## Assignment
Please copy each line of the listing below in which the word "Hornozemplínska" appears.

## Records shown

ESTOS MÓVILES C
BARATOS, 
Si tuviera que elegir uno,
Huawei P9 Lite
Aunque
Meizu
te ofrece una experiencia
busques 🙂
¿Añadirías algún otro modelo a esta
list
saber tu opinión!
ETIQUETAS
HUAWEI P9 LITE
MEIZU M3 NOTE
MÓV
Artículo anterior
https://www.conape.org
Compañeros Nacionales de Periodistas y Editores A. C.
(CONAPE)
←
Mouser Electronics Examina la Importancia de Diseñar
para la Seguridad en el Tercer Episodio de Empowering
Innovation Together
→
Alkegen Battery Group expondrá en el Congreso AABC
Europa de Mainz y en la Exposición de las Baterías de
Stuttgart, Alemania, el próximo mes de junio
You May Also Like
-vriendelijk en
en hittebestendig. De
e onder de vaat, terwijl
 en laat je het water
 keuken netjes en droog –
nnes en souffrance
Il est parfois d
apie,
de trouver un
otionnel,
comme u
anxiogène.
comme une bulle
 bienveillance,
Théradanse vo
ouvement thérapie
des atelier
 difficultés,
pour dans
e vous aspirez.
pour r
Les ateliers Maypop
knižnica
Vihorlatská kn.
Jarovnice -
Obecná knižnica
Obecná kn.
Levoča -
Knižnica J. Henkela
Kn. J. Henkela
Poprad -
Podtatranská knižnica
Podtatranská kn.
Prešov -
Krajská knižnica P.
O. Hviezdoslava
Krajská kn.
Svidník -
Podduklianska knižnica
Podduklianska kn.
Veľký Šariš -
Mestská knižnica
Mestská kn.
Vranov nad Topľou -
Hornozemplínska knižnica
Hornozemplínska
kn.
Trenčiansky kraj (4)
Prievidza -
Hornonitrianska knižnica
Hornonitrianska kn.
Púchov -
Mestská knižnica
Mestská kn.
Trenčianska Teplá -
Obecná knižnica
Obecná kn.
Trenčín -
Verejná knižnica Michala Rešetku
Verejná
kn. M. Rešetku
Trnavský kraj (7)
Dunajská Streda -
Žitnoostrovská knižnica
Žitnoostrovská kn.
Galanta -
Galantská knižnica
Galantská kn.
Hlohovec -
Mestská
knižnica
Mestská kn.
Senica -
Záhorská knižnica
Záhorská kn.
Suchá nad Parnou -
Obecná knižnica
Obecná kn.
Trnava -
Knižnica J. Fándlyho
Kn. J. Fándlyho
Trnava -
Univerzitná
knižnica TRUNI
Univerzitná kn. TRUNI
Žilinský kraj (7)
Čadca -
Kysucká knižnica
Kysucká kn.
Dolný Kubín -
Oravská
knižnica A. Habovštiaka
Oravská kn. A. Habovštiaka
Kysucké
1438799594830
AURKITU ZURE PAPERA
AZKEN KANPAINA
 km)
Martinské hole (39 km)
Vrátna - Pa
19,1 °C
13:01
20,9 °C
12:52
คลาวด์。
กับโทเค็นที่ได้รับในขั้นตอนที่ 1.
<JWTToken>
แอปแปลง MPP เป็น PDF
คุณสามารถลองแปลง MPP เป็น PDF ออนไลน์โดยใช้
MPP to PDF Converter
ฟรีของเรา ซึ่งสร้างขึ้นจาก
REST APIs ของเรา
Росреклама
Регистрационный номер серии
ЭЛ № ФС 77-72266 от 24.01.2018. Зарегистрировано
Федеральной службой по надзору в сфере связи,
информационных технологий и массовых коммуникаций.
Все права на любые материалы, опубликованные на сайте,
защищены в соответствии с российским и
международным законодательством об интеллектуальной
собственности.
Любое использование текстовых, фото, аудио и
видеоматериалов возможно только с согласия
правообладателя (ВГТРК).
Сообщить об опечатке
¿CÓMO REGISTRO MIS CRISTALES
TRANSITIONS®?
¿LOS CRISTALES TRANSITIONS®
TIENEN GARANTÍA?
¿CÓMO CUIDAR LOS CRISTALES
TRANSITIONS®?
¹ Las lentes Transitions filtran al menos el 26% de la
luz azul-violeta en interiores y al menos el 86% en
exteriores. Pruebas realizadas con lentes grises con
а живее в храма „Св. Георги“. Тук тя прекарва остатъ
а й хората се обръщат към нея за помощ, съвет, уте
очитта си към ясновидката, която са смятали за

## Result
Hornozemplínska knižnica
Hornozemplínska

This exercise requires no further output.